Deze bestaat uit wintersnoei en zomersnoei. De vruchthoutssnoei wordt aangepast aan de groeiwijze van het ras.
Wintersnoei
Zeer belangrijk is de hygiëne bij de snoei. Men zou moeten snoeien met de kruiwagen naast zich. Men kan dan onmiddellijk de zieke en gezonde takjes (Nectria of vuur) op de kruiwagen leggen. Anders vergeet men kleine stukjes! Het zware zijhout (of lange zijtwijgen) wordt tot op een klein stompje weggesnoeid (0,5 tot 1 cm laten staan). Dit zware zijhout geeft geen of te weinig vruchten. Het neemt ook teveel licht weg. De zijtakken kunnen op verschillende manieren worden gesnoeid. Hierin verstaat men lange snoei, vrij lange snoei, vrij korte snoei en korte snoei.
a.

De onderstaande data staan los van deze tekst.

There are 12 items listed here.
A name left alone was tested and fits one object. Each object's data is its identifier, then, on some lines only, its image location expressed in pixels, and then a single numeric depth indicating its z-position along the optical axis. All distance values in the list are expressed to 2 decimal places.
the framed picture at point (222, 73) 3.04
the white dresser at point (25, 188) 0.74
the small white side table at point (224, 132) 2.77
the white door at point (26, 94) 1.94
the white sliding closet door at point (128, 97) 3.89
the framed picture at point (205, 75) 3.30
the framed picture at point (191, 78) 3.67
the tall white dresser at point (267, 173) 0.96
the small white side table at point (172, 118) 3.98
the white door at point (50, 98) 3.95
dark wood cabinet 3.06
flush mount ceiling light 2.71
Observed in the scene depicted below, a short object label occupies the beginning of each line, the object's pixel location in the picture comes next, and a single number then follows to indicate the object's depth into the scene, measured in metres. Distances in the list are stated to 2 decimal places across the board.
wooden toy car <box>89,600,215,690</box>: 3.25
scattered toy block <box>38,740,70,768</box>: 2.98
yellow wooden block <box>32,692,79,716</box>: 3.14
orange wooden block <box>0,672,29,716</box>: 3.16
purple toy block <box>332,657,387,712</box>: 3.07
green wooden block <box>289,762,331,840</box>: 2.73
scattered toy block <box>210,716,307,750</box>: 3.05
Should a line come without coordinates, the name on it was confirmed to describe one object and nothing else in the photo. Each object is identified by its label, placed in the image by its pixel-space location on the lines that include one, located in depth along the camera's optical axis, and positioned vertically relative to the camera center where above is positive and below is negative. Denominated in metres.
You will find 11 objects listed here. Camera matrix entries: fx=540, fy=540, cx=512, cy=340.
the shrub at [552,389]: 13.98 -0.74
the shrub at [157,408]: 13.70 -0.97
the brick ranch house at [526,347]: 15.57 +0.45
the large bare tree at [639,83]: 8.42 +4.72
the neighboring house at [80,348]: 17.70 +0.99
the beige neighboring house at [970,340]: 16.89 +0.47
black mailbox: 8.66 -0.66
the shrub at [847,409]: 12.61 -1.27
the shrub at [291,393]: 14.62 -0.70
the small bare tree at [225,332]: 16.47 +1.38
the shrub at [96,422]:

Lange snoei
Lengte vruchthout: +/- 10 cm en liefst 25 – 30 cm.
Men past de lange snoei toe bij rassen die veel bessen geven op (middel) lang vruchthout.
Alle twijgen welke korter zijn dan 10 cm worden weggesnoeid.
Het ideale vruchthout is 25 tot 30 cm lang.
De twijgen welke veel te lang zijn worden weggesnoeid. (Zie bij opkweek)
Indien men teveel zijtakken heeft, dan zal men deze uitdunnen.
b. Korte snoei
Het ideale vruchthout is 5 – 15 cm lang.
Men past de korte snoei toe bij rassen die veel vruchten geven op kort vruchthout.
Alle twijgen welke langer zijn dan 15 cm worden weggesnoeid tot op 0,5 cm stomp.
De ideale vruchttakjes zijn 5 tot 15 cm lang. Deze worden niet ingekort.
De vrij korte snoei en de vrij lange snoei, houden het midden tussen beide genoemde methodes.
Men moet de snoei aanpassen volgens de cultuurvariëteit
Korte snoei past men toe bij Stanza, Maarse´s Prominent, Mulka, Red Lake en Jonkheer van Tets.
Vrij korte snoei bij Jonkheer van Tets, Fay´s Prol., Laxton Perf. En Junifer
Lange snoei past men toe bij alle overige soorten welke met ´R´ beginnen:Rondom, Rosetta, Rotet, Rovada, Rolan in de jeugd en bij Heineman´s .
In het algemeen geldt dat de lange snoei een hoge productie geeft en de korte snoei een grovere bes. Lange snoei remt de groei en korte snoei stimuleert de groei. Volledig korte snoei wordt niet meer toegepast. De betere kwaliteit weegt niet op tegen het verlies aan productie. Men past dus meer de vrij korte snoei toe, door iets langer vruchthout te bewaren.